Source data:
=====
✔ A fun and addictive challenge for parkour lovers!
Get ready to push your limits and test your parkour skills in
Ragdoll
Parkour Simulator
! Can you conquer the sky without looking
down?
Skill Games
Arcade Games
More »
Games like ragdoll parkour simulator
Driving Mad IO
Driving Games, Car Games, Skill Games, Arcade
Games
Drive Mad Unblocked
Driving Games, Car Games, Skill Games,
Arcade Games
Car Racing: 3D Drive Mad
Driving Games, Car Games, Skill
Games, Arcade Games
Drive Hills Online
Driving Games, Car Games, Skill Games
=====
Put every line of the records into a JSON list of strings, with one string per line and blank lines left out.

▸ **OUTPUT BELOW**:
[
  "✔ A fun and addictive challenge for parkour lovers!",
  "Get ready to push your limits and test your parkour skills in",
  "Ragdoll",
  "Parkour Simulator",
  "! Can you conquer the sky without looking",
  "down?",
  "Skill Games",
  "Arcade Games",
  "More »",
  "Games like ragdoll parkour simulator",
  "Driving Mad IO",
  "Driving Games, Car Games, Skill Games, Arcade",
  "Games",
  "Drive Mad Unblocked",
  "Driving Games, Car Games, Skill Games,",
  "Arcade Games",
  "Car Racing: 3D Drive Mad",
  "Driving Games, Car Games, Skill",
  "Games, Arcade Games",
  "Drive Hills Online",
  "Driving Games, Car Games, Skill Games"
]